Experts are calling for dramatic intervention. Some propose outright prohibition for anyone under eighteen, similar to restrictions in other countries. Others advocate for mandatory warning labels prominently displayed on packaging, reclassification of these beverages from "refreshing drinks" to "sugared drinks" under Spanish law, and clear health advisories about the risks of caffeine and sugar content. The current regulatory framework treats energy drinks as ordinary soft drinks, a classification that presumes a benign profile these products simply do not possess. An advertising lawyer specializing in food law suggests labeling should read something like: "Product with nutritional profile inadvisable for the general population and especially contraindicated for minors due to high content of substances harmful to health."
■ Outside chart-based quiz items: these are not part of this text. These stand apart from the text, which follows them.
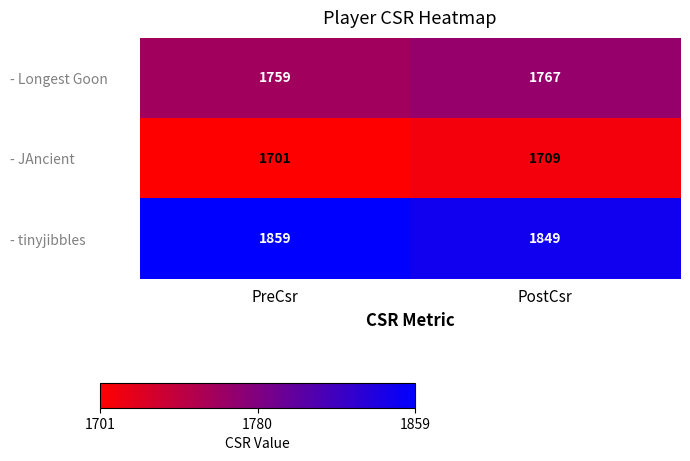

At which category does the chart reach its peak across all series?

PreCsr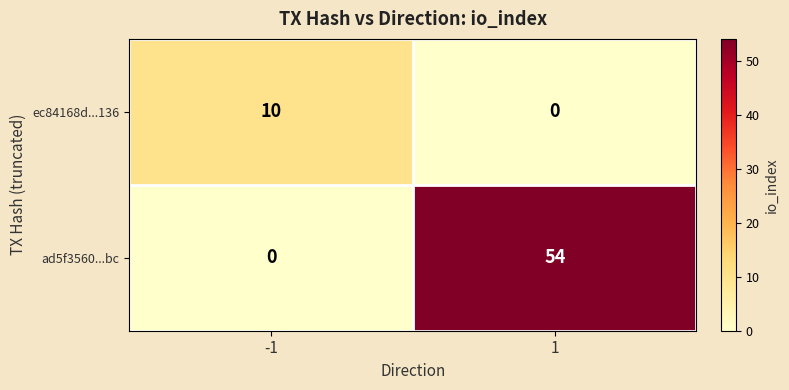

Rank the series by their average value, from lowest to highest.

ec84168d...136, ad5f3560...bc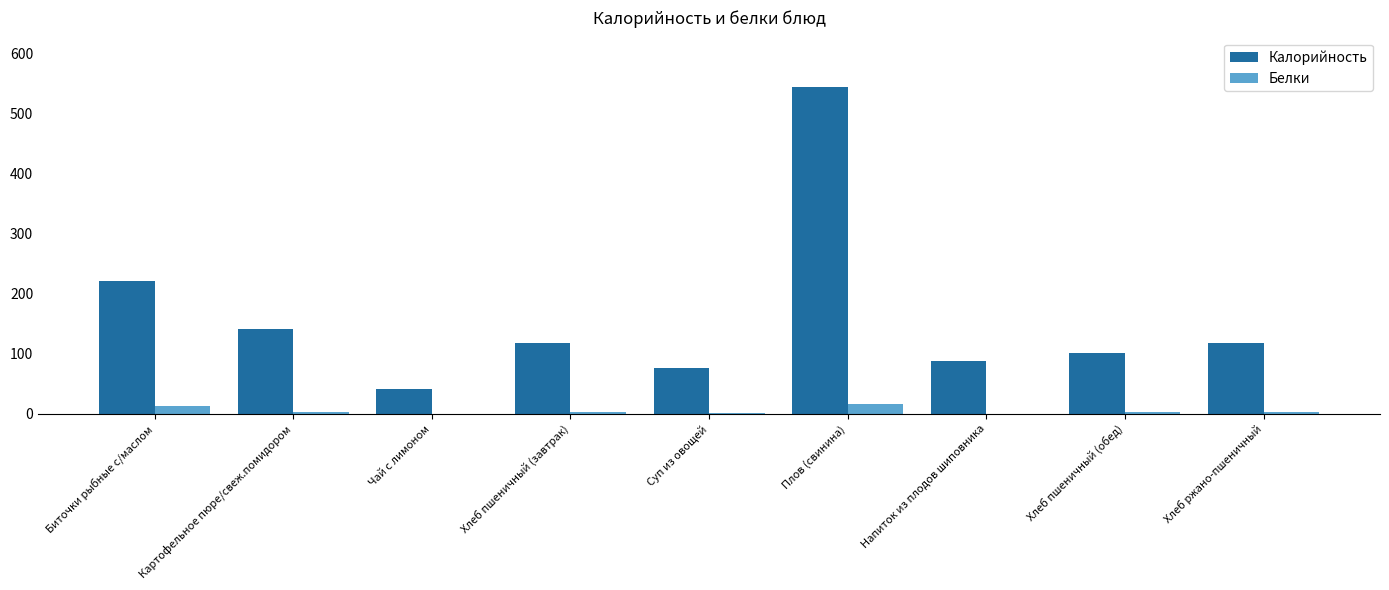

Are the bars grouped side by side (vs. stacked)?

Yes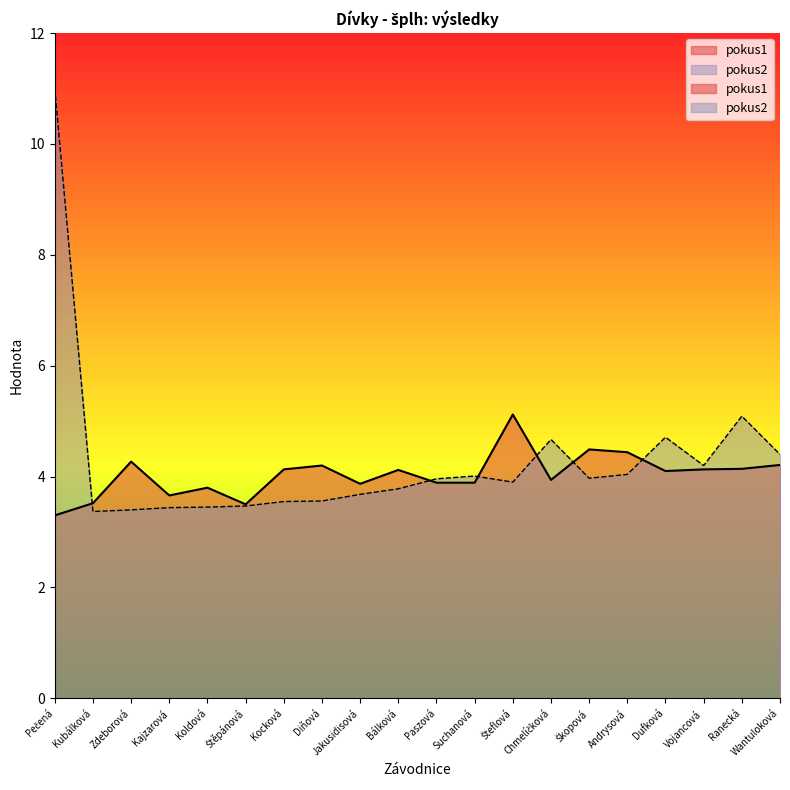

Between Wantuloková and Bálková, which is larger?

Wantuloková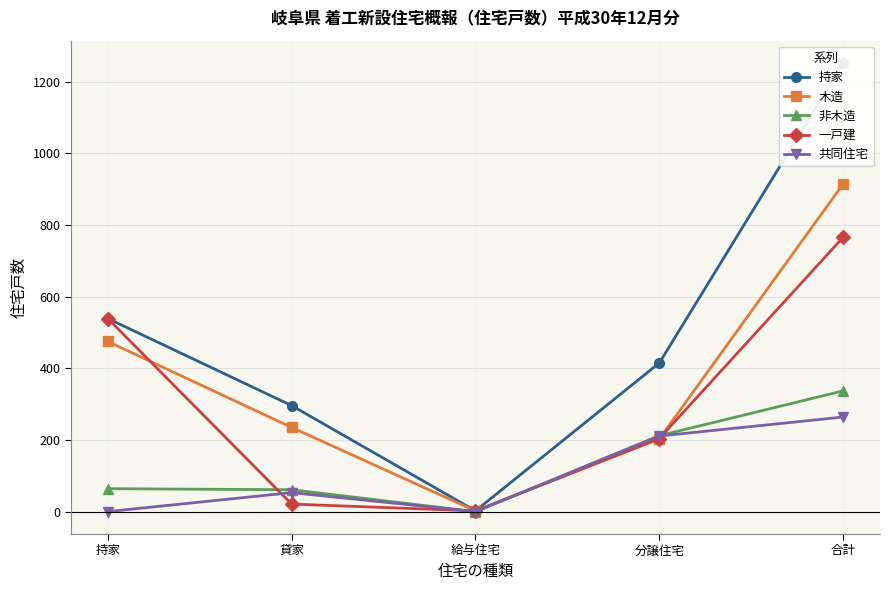

At how many categories does at least one series exceed 498?

2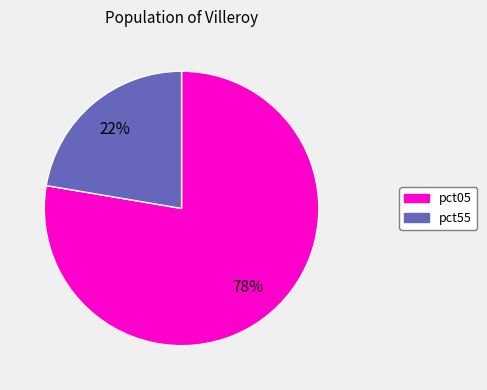

Is there a majority slice in this chart?

Yes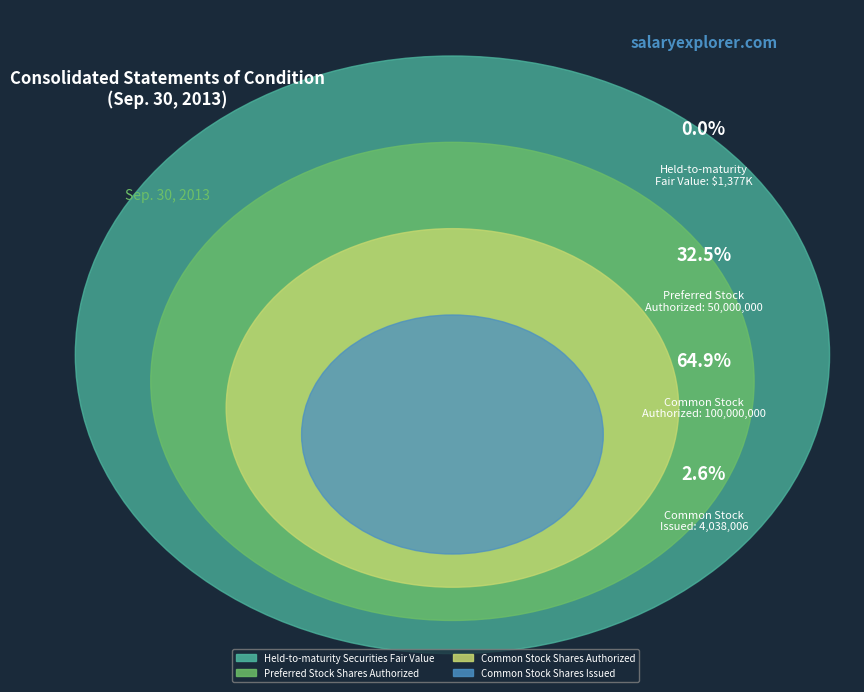

Rank the categories by value from highest to lowest.

Common Stock Shares Authorized, Preferred Stock Shares Authorized, Common Stock Shares Issued, Held-to-maturity Securities Fair Value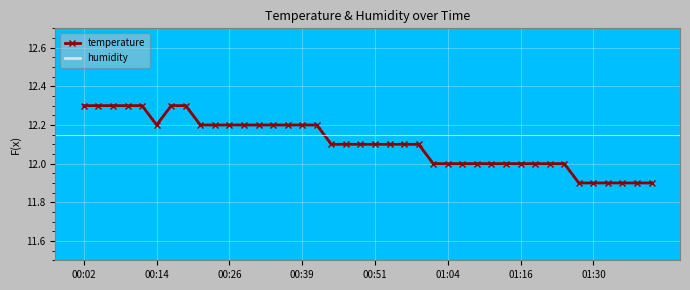

How many lines are shown in the chart?

2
The gap between what regulators permit and what health professionals recommend continues to widen. While the government has emphasized both regulation and education, nutritionists argue that education alone cannot compete with sophisticated marketing campaigns. The responsibility, they insist, cannot fall solely on parents to resist industry messaging. Without structural change—new labeling requirements, sales restrictions, or outright bans—consumption will likely continue climbing, particularly among children whose developing bodies are least equipped to handle the physiological stress these drinks impose.

The issue is serious enough to warrant strong measures. Children and adolescents should not consume these drinks at all—not in moderation, not with responsibility.
— Julio Basulto, nutritionist and author
Parents are victims of the advertising. They want to give their children the best and believe these beverages are harmless because they are surrounded by positive messages.
— Julio Basulto, nutritionist
La Conversación del Hearth Otra perspectiva de la historia
Inventor

Why would parents give a three-year-old an energy drink in the first place?

Model

They often don't know what they're buying. The marketing says "energy" and "strength," and parents think it's a legitimate product for an active child. The packaging doesn't scream danger.

Inventor

But surely the label warns about caffeine?

Model

It does, technically. But most people don't read labels carefully, and the warning gets buried among other information. The real problem is the name itself—calling it a "refreshing beverage" makes it sound harmless.

Inventor

So this is a marketing problem, not a parenting problem?

Model

Exactly. Parents are victims of the advertising. They want the best for their kids. When you're surrounded by messages saying these drinks provide energy and strength, you don't automatically assume they're dangerous.

Inventor

What about the adolescents drinking them? They're old enough to understand risk.

Model

True, but eighty percent of teenagers confuse energy drinks with sports drinks, thinking they're the same thing. And there's a psychological component—the caffeine and sugar create a temporary high, then a crash, which makes you want that feeling again. It's habit-forming.

Inventor

Is there any scenario where these drinks are safe for kids?

Model

No. Not according to the experts. The caffeine content alone disqualifies them for anyone under eleven. Add the sugar equivalent of fifteen sachets per can, and you have a product that serves no nutritional purpose and creates real health risks—behavioral problems, sleep disorders, heart issues, obesity.